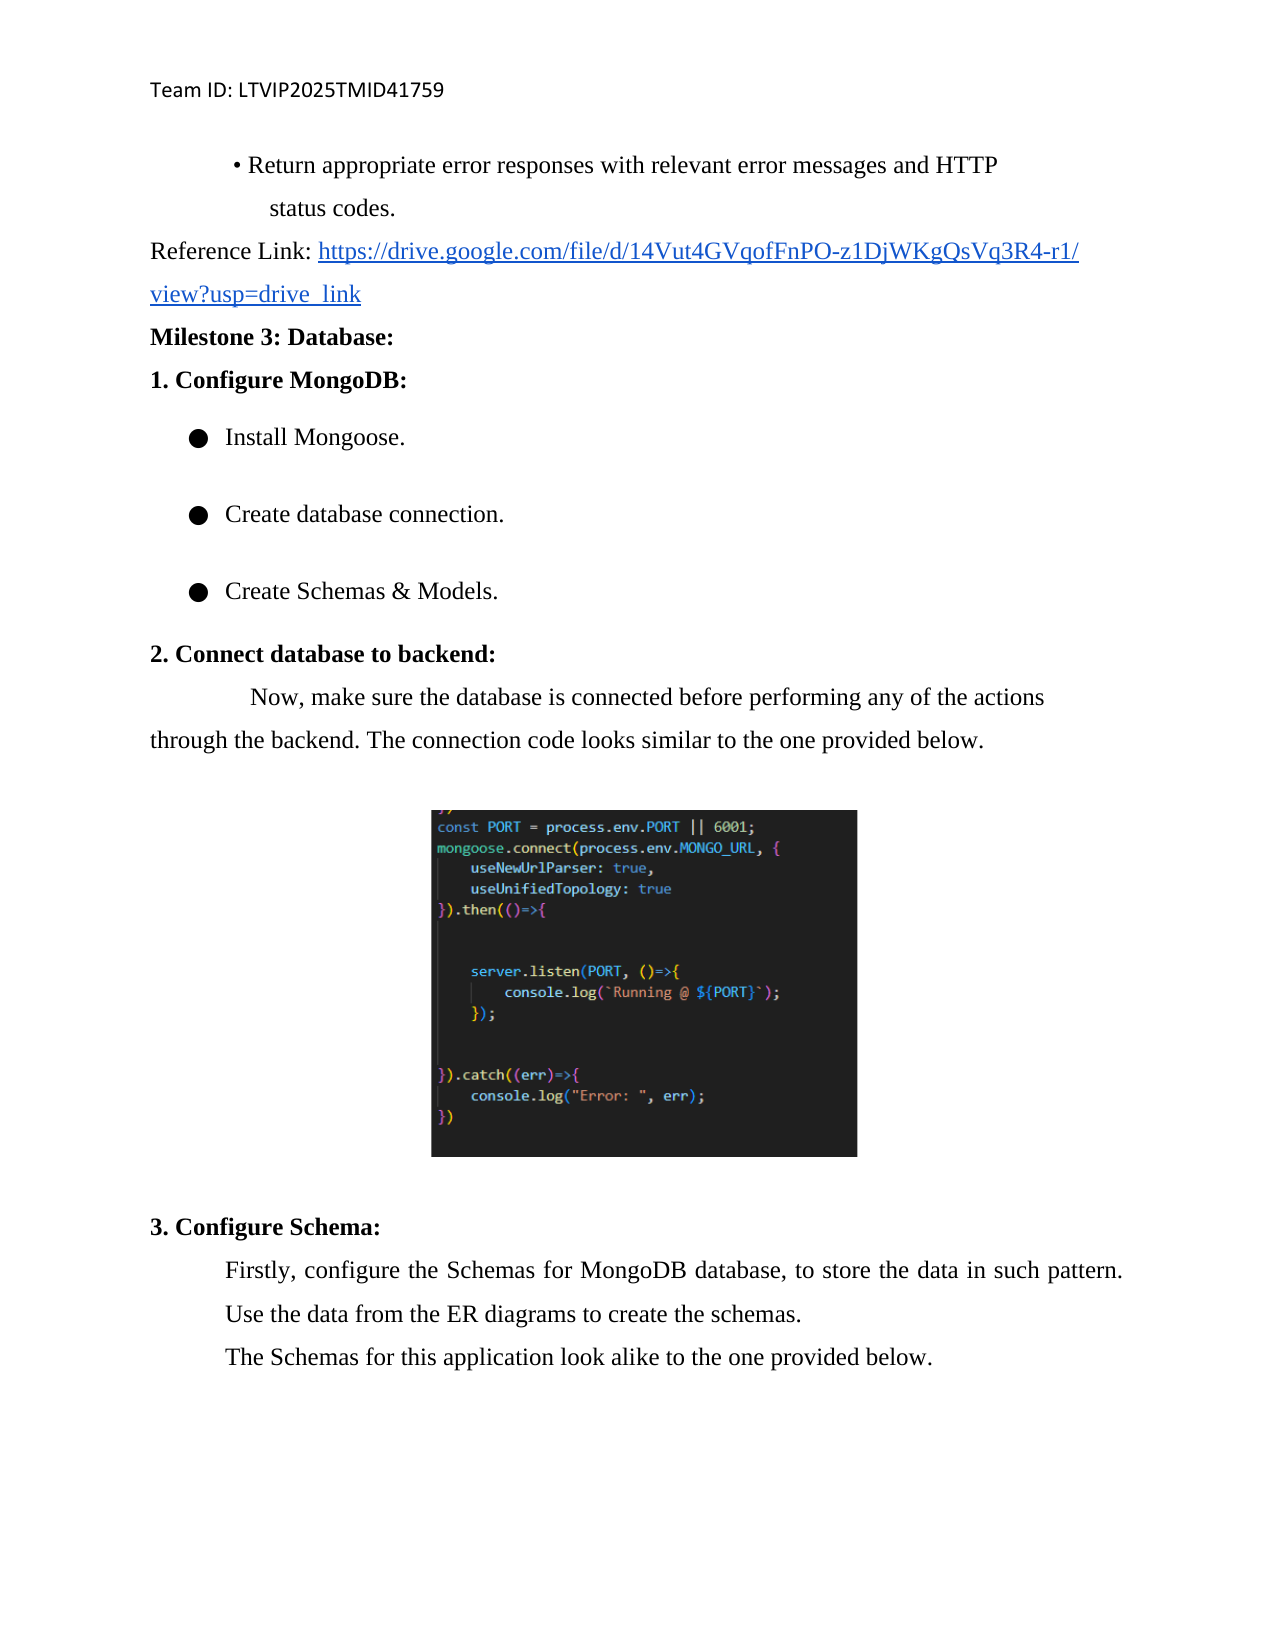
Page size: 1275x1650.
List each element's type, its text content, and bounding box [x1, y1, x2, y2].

text Reference Link: https://drive.google.com/file/d/14Vut4GVqofFnPO-z1DjWKgQsVq3R4-r1/view?usp=drive_link [150, 236, 1125, 308]
text Milestone 3: Database: [150, 322, 1125, 351]
text 1. Configure MongoDB: [150, 366, 1125, 394]
text 2. Connect database to backend: [150, 639, 1125, 668]
text 3. Configure Schema: [150, 1212, 1125, 1241]
picture [431, 810, 858, 1157]
list Create Schemas & Models. [187, 562, 1125, 614]
text • Return appropriate error responses with relevant error messages and HTTP status codes. [233, 150, 1056, 222]
text Firstly, configure the Schemas for MongoDB database, to store the data in such pattern. Use the data from the ER diagrams to create the schemas. [225, 1256, 1125, 1327]
list Create database connection. [187, 486, 1125, 537]
text The Schemas for this application look alike to the one provided below. [225, 1342, 1125, 1371]
text Now, make sure the database is connected before performing any of the actions through the backend. The connection code looks similar to the one provided below. [150, 682, 1125, 754]
list Install Mongoose. [187, 409, 1125, 460]
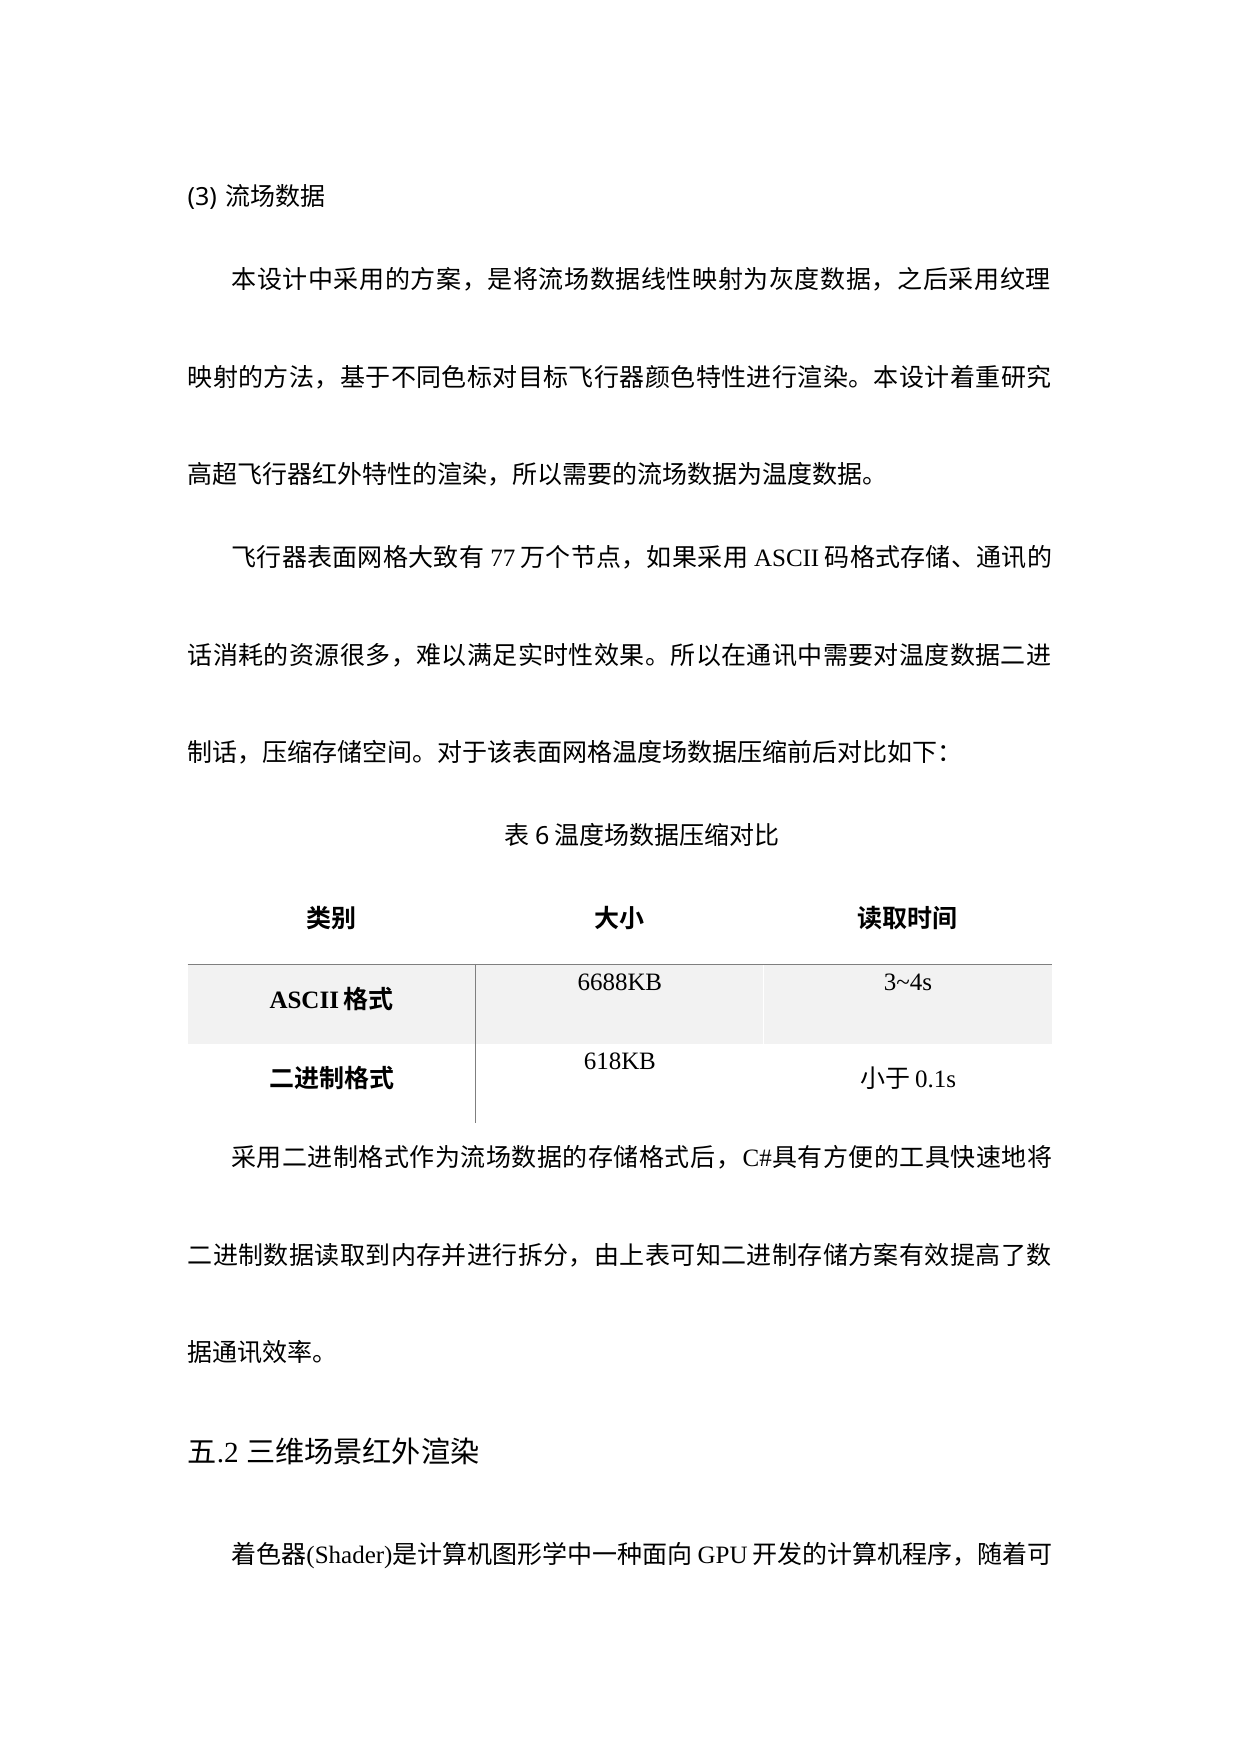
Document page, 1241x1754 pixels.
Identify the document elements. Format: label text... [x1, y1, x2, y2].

table_header 读取时间 [764, 885, 1052, 964]
table_cell 二进制格式 [188, 1044, 475, 1123]
list 流场数据 [187, 162, 1053, 227]
table_header 大小 [476, 885, 763, 964]
subtitle 三维场景红外渲染 [187, 1418, 1053, 1483]
text 本设计中采用的方案，是将流场数据线性映射为灰度数据，之后采用纹理映射的方法，基于不同色标对目标飞行器颜色特性进行渲染。本设计着重研究高超飞行器红外特性的渲染，所以需要的流场数据为温度数据。 [187, 245, 1053, 505]
table_cell 小于0.1s [764, 1044, 1052, 1123]
text 表 4 温度场数据压缩对比 [187, 801, 1053, 866]
text 采用二进制格式作为流场数据的存储格式后，C#具有方便的工具快速地将二进制数据读取到内存并进行拆分，由上表可知二进制存储方案有效提高了数据通讯效率。 [187, 1123, 1053, 1383]
text 飞行器表面网格大致有77万个节点，如果采用ASCII码格式存储、通讯的话消耗的资源很多，难以满足实时性效果。所以在通讯中需要对温度数据二进制话，压缩存储空间。对于该表面网格温度场数据压缩前后对比如下： [187, 523, 1053, 783]
table_header 类别 [188, 885, 476, 964]
table_cell 618KB [476, 1044, 763, 1123]
table_cell 6688KB [476, 965, 763, 1044]
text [187, 1520, 1053, 1585]
table_cell ASCII格式 [188, 965, 475, 1044]
table_cell 3~4s [764, 965, 1052, 1044]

== == ==

■ **EXERCISE AIM**
Only the lines containing the string "MongoDB" are needed; pull them out of the records.

■ **PROBLEM SOLUTION**
text 1. Configure MongoDB: [150, 366, 1125, 394]
text Firstly, configure the Schemas for MongoDB database, to store the data in such pattern. Use the data from the ER diagrams to create the schemas. [225, 1256, 1125, 1327]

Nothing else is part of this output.